Texas capital punishment law needs reform

law of parties

Jeffrey Wood has become a poster boy … of a sort.

No, he won’t be showing up on a beefcake calendar. His name, though, could become part of an effort to provide significant improvements to Texas’s laws governing capital punishment.

This week, the Texas Court of Criminal Appeals halted Wood’s scheduled execution for a crime he didn’t commit. It sent the case back to a lower court to determine whether he was tried properly.

Beyond that, Wood’s case has brought to light a dubious provision in a state law that allows juries to convict someone of a capital crime — even if they don’t commit the actual act.

In 1996, Wood was sitting in a truck in Kerrville while his friend, Philip Reneau, was inside a convenience store committing a robbery. Reneau demanded the store clerk turn over the safe; when the clerk refused, Reneau shot him to death.

Meanwhile, Wood’s presence in the truck made him — under state law — culpable for the capital crime. They call it the “law of parties,” and it creates a form of criminal equality among those who commit these dastardly crimes.

The state executed Reneau in 2002. Wood’s turn was coming up. State Rep. Jeff Leach, R-Plano — a staunch supporter of capital punishment — has asked Gov. Greg Abbott and the Texas Pardons and Parole Board to commute Wood’s sentence. He doesn’t think the death penalty in this case is right and just.

There ought to be a more permanent and comprehensive solution to this matter. The Texas Legislature ought to rewrite the law to separate the person who commits the crime from an individual who accompanies the individual.

The state argued at trial that Wood knew Reneau would kill the individual if he didn’t obtain the money. That knowledge made him equally responsible for the capital crime, prosecutors said.

http://www.dallasnews.com/opinion/latest-columns/20160819-let-s-exact-justice-and-commute-jeff-wood-s-death-penalty-sentence.ece

In my quest for a perfect world, I would prefer that Texas not even have a death penalty statute. I know, though, that a majority of Texans support capital punishment. Indeed, the state has become the all-time champeen among all the states in executing those convicted of capital crimes.

If we’re going to continue killing criminals, though, the very least we can do is focus more sharply on those who actually commit the crimes.
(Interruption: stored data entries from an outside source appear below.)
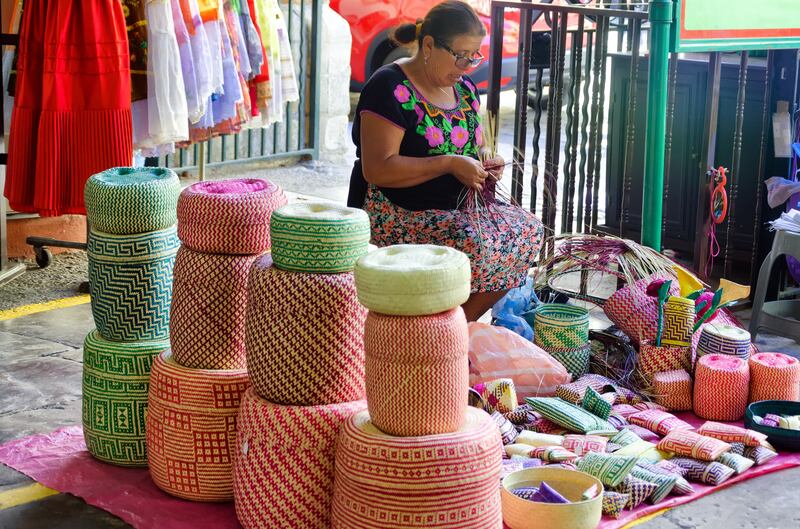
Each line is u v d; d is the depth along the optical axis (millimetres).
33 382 4125
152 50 4926
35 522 3033
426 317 2557
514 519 2920
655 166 4520
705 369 3836
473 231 4020
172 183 3344
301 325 2760
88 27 4617
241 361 3107
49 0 4586
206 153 8039
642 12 4645
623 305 4168
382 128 3922
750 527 3066
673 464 3350
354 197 4211
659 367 4000
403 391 2568
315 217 2748
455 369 2594
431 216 4062
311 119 8727
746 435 3457
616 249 4359
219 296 3027
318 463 2801
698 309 4215
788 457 3510
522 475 3084
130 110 4758
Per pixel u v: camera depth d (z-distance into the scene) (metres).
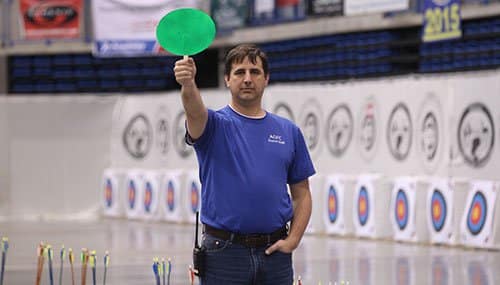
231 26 43.69
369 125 31.66
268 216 11.01
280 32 46.47
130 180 41.19
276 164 11.12
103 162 42.06
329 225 32.94
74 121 41.94
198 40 10.56
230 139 11.03
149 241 31.12
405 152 30.30
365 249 28.09
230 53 11.24
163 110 40.03
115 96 41.84
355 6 37.50
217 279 11.07
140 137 41.06
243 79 11.07
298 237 11.31
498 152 26.92
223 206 10.98
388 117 30.91
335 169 33.00
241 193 10.95
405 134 30.25
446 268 23.25
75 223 39.25
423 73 41.91
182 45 10.55
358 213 31.86
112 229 36.25
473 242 27.70
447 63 41.25
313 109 33.69
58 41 49.06
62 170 41.97
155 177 40.22
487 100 27.23
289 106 34.59
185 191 38.97
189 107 10.70
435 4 34.03
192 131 10.95
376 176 31.09
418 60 42.25
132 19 41.00
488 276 21.66
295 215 11.48
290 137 11.35
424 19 34.78
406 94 30.16
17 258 25.89
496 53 39.50
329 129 33.16
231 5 43.66
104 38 41.12
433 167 29.28
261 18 44.44
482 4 38.16
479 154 27.61
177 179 39.16
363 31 44.47
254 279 11.08
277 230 11.14
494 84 26.98
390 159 30.91
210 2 43.31
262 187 10.99
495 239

Jeffrey Wood did not kill that store clerk. Philip Reneau did. Reneau paid the price as authorized under Texas law. Wood does not deserve to pay the same price.

Gov. Abbott should commute Wood’s sentence and spare his life.

Meanwhile, the governor — who’s also a former trial judge — ought to invite the Legislature to improve what looks to me to be a serious flaw in the state’s criminal penal code.

Get rid of the law of parties.

2 thoughts on “Texas capital punishment law needs reform”

  1. The law of parties in Texas only makes common sense to those that are in favor of the death penalty, however its a law that entrapped Jeff Wood and through poor legal representation. Wood is a case that a Texas judge had to ignore the facts of the case to apply a criminal law that should not have legally been applied. I believe that Wood is a case that should create legislative inquiry as to how it could have applied based off of the evidence that is known Wood entire conviction should be completely reversed and he should be charged with the appropriate crime which is not Murder, but is Robbery. Texas has no integrity of justice toward most poor defendants as can be established through the cases of Francis Newton, Camoron Todd Willingham, Hank Skinner, Robert Will, and many others. Texas needs criminal justice reform and this is a issue that needs to be explored through community activists, Black Lives Matter, and even through news media. Jeff is a human being and Texas almost executed a man that is fundamentally void of the charge. The Law of Parties do not fit this case.

    1. Agreed. He didn’t do the crime. Thanks for your comment .. and thanks for reading the blog.